In 1859, a British astronomer named Richard C. Carrington observed a large solar flare. The next day, auroras were seen in the tropics and telegraph systems all over the world malfunctioned, shocking their operators and lighting telegraph paper on fire, according to a recent report published by the Federation of American Scientists.
The author of the report, Robert Coker, a former aerospace engineer for NASA Marshall Space Flight Center, says solar flares are known to cause geomagnetic disturbances that have detrimental effects on satellite operations, GPS systems, high-frequency airplane communications and the electrical power grid.
Coker calls sun flares and other electromagnetic disruptions space weather events. Minor events occur almost yearly, he says, resulting in GPS disruptions and rerouting of aircraft. More significant events occur once a decade, with extended local outages. But an event like the Carrington solar storm might occur once a century – and we're due for a hit.
The 20th century did suffer major storms. The first was in May 1921, when the damage was limited to telegraph stations and underwater cables. The second, in 1989, had a more significant impact.
Dr. Sten Odenwald, a NASA astronomer, reported, "Within minutes, tangled magnetic forces on the sun had released a billion-ton cloud of gas. It was like the energy of thousands of nuclear bombs exploding at the same time. The storm cloud rushed out from the sun, straight towards Earth, at a million miles an hour. The solar flare that accompanied the outburst immediately caused short-wave radio interference, including the jamming of radio signals from Radio Free Europe into Russia. It was thought that the signals had been jammed by the Kremlin, but it was only the sun acting up!" The event caused a blackout that affected 6 million people in the province of Quebec, lasting nine hours.
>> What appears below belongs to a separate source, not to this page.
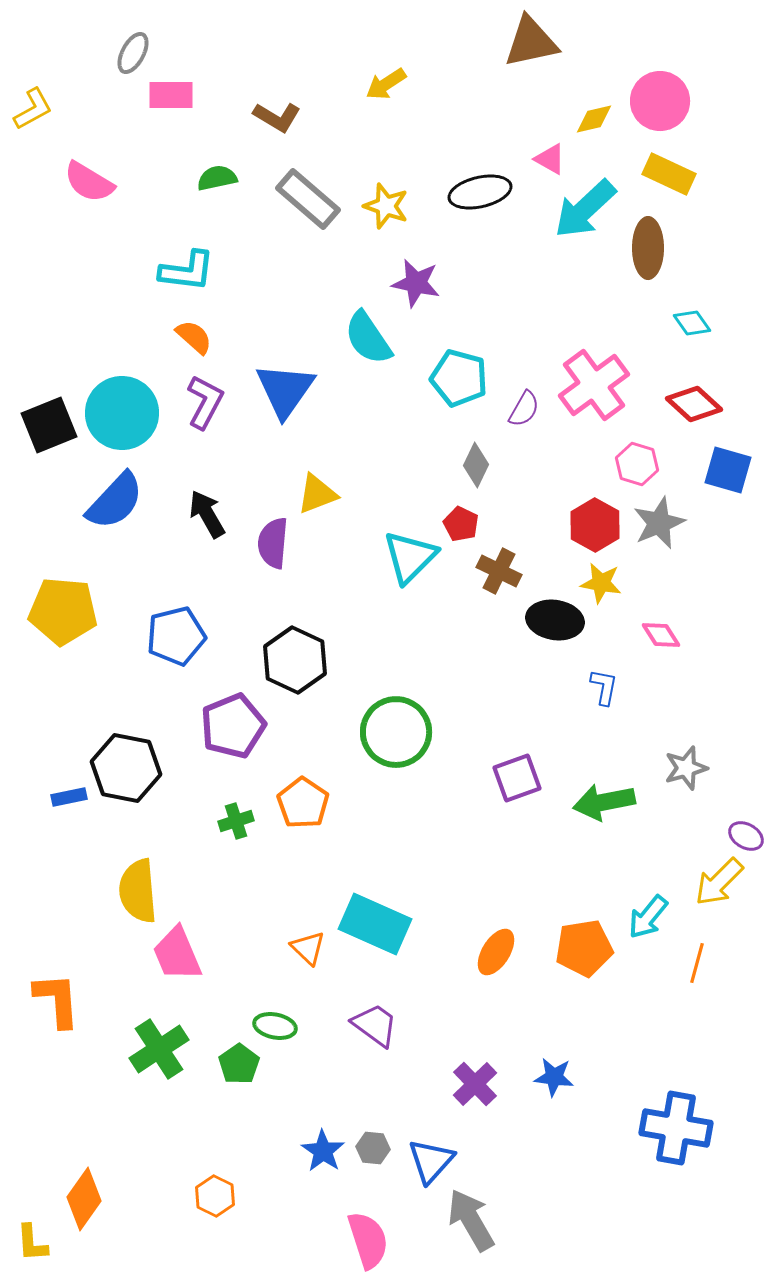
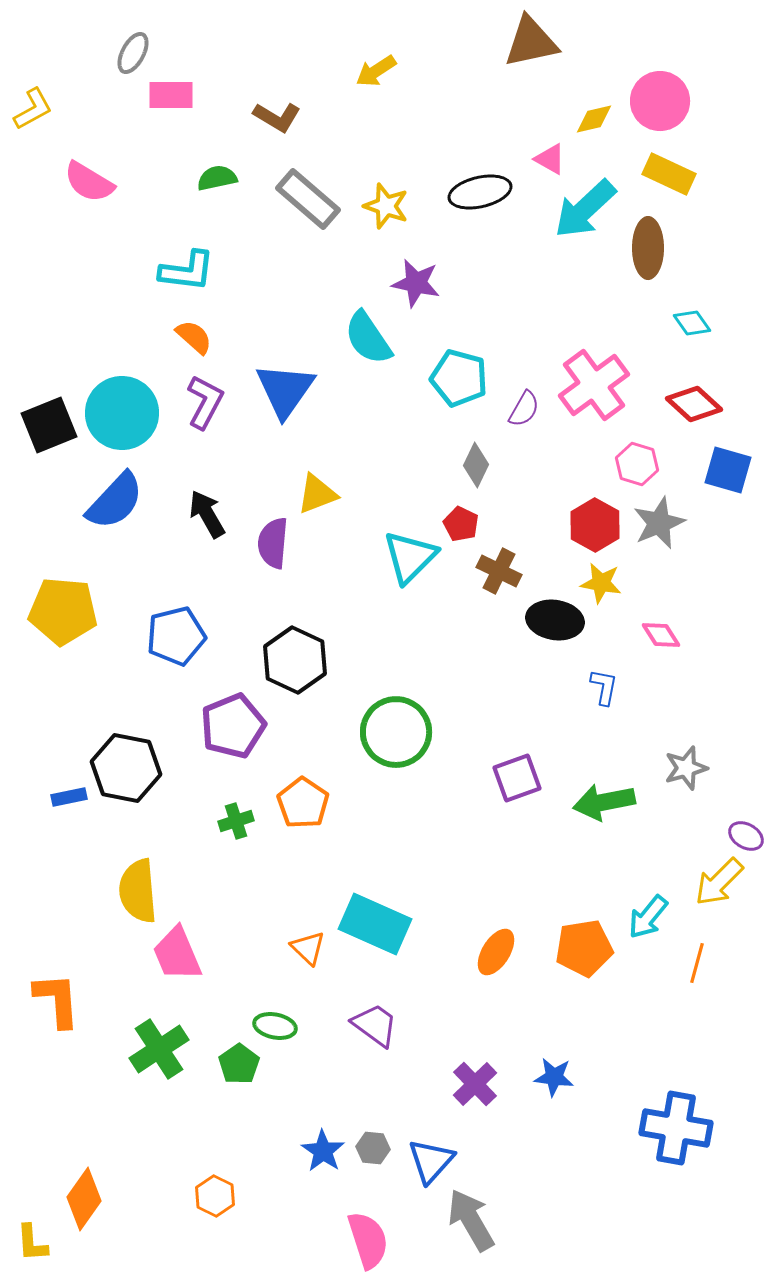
yellow arrow at (386, 84): moved 10 px left, 13 px up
Think back to 1989 – most of us still hadn’t even heard of the internet. Imagine what would happen to today if a solar event shut down the web, online trading, the power grid itself. If the solar disruption came close to the size of the Carrington event, it could cripple aviation and the electronics in the cars we drive every day.
Even more worrying, this entire calamity could take place without warning, and the effects could last for months or even years, at a cost of more than $1 trillion, Coker says.
By now, you're probably thinking this sounds like a bad script for another Bruce Willis disaster film. Before you reach for your Xanax, there is hope that a consortium of global scientists, academicians, and industry leaders have developed a National Space Weather Strategy and Space Weather Action Plan that can mitigate the effects of a major solar storm.
Let’s just hope they don’t follow the sun.